Дама с собачками

Вадим АГАПОВ

21.06.2013

Кира Муратова представит свое «Вечное возвращение» зрителям ММКФ.

Сюжет сшит на «живую нитку» из повторяющихся визитов командировочного в неснимаемой шляпе к бывшей однокурснице с вечным вопросом: «С кем жить — с женой или любовницей?» Иногородняя подруга юности не дает удовлетворительного ответа, гость убегает. И возвращается вновь. Точнее, в ту же квартиру ломится новый ходок к другой хозяйке.

Муратовские актеры отрываются по полной — резвятся и одесские чудики (Бузько, Делиев), и маститые московские артисты: с Демидовой парадоксально сыгрался Табаков, Литвинова свела с ума Маковецкого. «Песенку герцога» Верди распевает Земфира.

Каждый гость на этом празднике жизни — полноправный соавтор реприз, костюмов и декораций. Соавтор и супруг Муратовой, художник Евгений Голубенко, оформил прихотливые интерьеры, в которых скользят бесплотными тенями заложники взаимного отчуждения — персонажи не складывающегося фильма, тонущего в стихии буйно-помешанного кино...

Даже в самых камерных лентах Муратовой стоит гвалт. Для этого не нужна толпа. Режиссер застает события в той фазе, когда мир еще не рухнул в хаос, но никто никого уже не слышит: «Саша, как ты думаешь, мне идет эта шляпка?» — «Да». — «А по-моему, идет!» В «Долгих проводах» все беспокойно, разобщенно, легкомысленно и непостижимо: мать ответила сыну невпопад, потому что пропустила реплику мимо ушей или, напротив, расслышала «Отстань» в его «Да»? И если второе, от кого получила отказ: от мужчины, незаметно созревшем в ее ребенке, или от отца, которого она бессознательно ищет в каждом прохожем?

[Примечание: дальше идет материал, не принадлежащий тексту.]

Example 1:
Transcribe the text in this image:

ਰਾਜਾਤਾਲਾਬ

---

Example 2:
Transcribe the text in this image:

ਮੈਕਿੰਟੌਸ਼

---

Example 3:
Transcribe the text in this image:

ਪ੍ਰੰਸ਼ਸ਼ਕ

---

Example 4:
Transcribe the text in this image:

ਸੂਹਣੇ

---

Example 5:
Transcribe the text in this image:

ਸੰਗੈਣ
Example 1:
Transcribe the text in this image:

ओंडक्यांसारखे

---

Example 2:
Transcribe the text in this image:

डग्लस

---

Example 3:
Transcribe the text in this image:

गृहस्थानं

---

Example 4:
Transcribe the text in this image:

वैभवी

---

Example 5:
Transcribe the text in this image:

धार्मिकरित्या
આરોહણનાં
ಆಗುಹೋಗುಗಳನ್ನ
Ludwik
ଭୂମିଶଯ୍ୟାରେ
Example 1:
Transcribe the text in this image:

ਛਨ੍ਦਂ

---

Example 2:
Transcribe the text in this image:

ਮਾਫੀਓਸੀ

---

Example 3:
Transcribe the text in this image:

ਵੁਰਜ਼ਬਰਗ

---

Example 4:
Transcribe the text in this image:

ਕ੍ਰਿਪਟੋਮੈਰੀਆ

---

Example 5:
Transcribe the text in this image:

Муратовский гвалт не передает дух эпохи, как у Германа. В нем не прорывается, как у Михалкова, тонкий психологизм. Суесловие не оттеняет афоризмов о сути бытия, как у Тарковского. Оттепельной порой в муратовских сварах слышался робкий лепет свободы. При первых заморозках в них зазвучал высокий беккетовский абсурд. В эпоху застоя сквозь словесную шелуху замерцали смысловые взаимосвязи. Перестройка вынесла на первый план некоммуникабельность. Лихие девяностые — неврастению и «Этой планете я бы поставила ноль». Нулевые — сдобренный буффонадой дешевенький и сердитый гламур. «Вечное возвращение» — бег на месте в поисках утраченной судьбы.

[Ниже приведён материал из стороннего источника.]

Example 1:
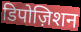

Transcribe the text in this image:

डिपोज़िशन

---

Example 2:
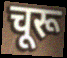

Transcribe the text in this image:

चूरू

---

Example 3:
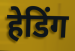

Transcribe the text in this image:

हेडिंग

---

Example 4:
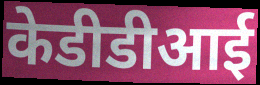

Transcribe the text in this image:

केडीडीआई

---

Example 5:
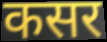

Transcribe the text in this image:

कसर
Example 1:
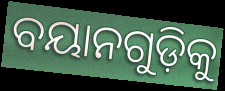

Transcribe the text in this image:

ବୟାନଗୁଡ଼ିକୁ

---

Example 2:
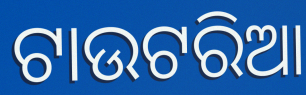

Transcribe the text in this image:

ଟାଉଟରିଆ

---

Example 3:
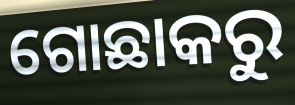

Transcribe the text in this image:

ଗୋଛାକରୁ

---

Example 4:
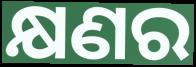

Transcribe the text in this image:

କ୍ଷଣର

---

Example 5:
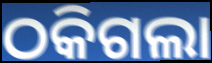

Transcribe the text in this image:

ଠକିଗଲା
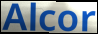
Alcor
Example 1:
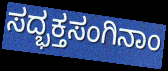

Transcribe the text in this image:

ಸದ್ಭಕ್ತಸಂಗಿನಾಂ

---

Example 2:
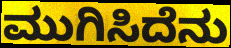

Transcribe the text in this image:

ಮುಗಿಸಿದೆನು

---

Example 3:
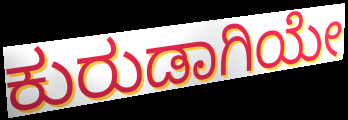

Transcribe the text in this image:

ಕುರುಡಾಗಿಯೇ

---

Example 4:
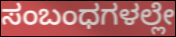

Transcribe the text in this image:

ಸಂಬಂಧಗಳಲ್ಲೇ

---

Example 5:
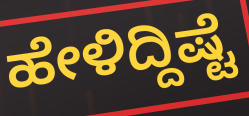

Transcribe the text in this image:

ಹೇಳಿದ್ದಿಷ್ಟೆ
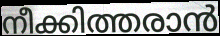
നീക്കിത്തരാൻ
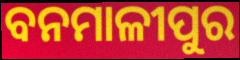
ବନମାଳୀପୁର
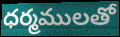
ధర్మములతో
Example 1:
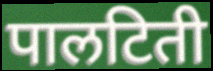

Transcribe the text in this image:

पालटिती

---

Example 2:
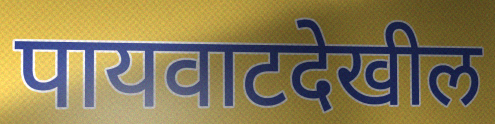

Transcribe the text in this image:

पायवाटदेखील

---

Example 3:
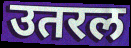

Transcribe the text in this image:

उतरल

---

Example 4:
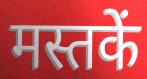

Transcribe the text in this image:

मस्तकें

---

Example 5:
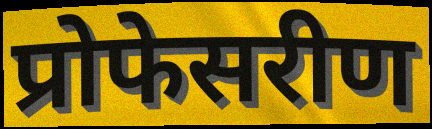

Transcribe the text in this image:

प्रोफेसरीण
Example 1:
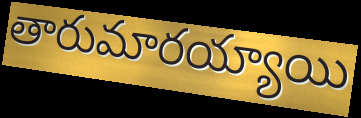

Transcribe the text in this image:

తారుమారయ్యాయి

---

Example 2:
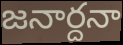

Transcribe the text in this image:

జనార్దనా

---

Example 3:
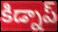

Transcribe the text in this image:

కిడ్నాప్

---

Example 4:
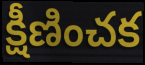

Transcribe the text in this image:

క్షీణించక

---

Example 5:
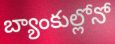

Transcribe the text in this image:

బ్యాంకుల్లోనో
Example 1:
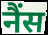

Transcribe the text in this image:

नैंस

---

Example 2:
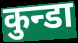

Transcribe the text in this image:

कुन्डा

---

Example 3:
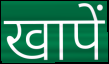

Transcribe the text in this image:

खापें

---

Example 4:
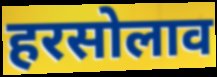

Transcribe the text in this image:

हरसोलाव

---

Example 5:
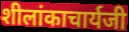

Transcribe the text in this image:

शीलांकाचार्यजी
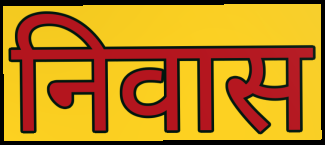
निवास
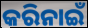
କରିନାଇଁ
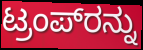
ಟ್ರಂಪ್‌ರನ್ನು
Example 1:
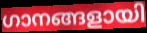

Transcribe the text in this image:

ഗാനങ്ങളായി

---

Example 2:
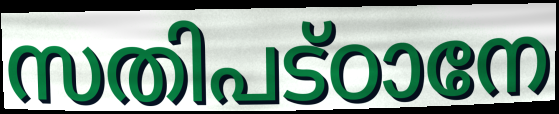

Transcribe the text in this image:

സതിപട്ഠാനേ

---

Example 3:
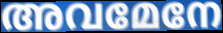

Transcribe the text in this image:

അവമേനേ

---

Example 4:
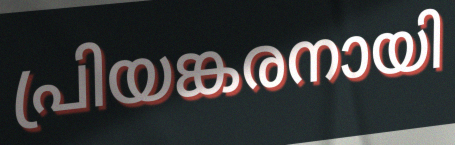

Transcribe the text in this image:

പ്രിയങ്കരനായി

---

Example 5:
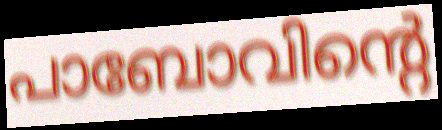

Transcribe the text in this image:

പാബോവിന്റെ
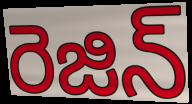
రెజిన్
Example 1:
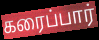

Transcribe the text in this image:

கரைப்பார்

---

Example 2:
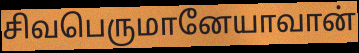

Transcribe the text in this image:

சிவபெருமானேயாவான்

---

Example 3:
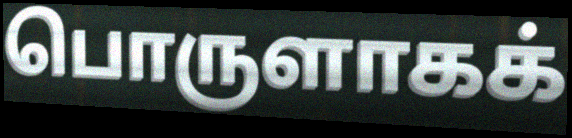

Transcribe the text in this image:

பொருளாகக்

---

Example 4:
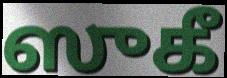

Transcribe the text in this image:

ஸுகீ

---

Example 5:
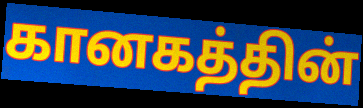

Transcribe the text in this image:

கானகத்தின்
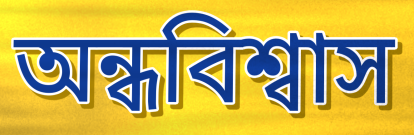
অন্ধবিশ্বাস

Из маргинального муратовского гомона нетрудно скроить карьеру «малороссийской Феллини». А можно возвысить гвалт до новой соборности — соткал же композитор Оливье Мессиан из птичьего гама акустический храм. Муратова невольно споткнулась на пути в свою «Феллинию» и «Мессианию», посетив живодерню в самом начале творческой биографии — во время съемок «Коротких встреч». После увиденного и услышанного в собачьем застенке речь уже не воспринималась ею как откровение и таинство. Больше всего Муратову интересуют интонации — поверхностные, капризные, ломкие трещины на поверхности языка.

В 60-е достаточно было взять такой кракелюр в рамку и получить икону экзистенциальной тоски. Однако Кира Георгиевна из тех, кто непременно обведет затейливым контуром и эту рамочку. Муратовское кино прорастает из личной влюбленности в изломы речи. В ее стигматы, чрезвычайно убедительные для всех, кто в каждом человеке видит затравленного зверька, построившего живодерню себе и другим. Это животное проще надрывно полюбить, чем удержать на дистанции. Если оно западет вам в душу, то со временем порвет ее. Если только вы не изобретете свое внутреннее время, как Хичкок или Пруст.

Муратова вплотную подступилась к этой задаче.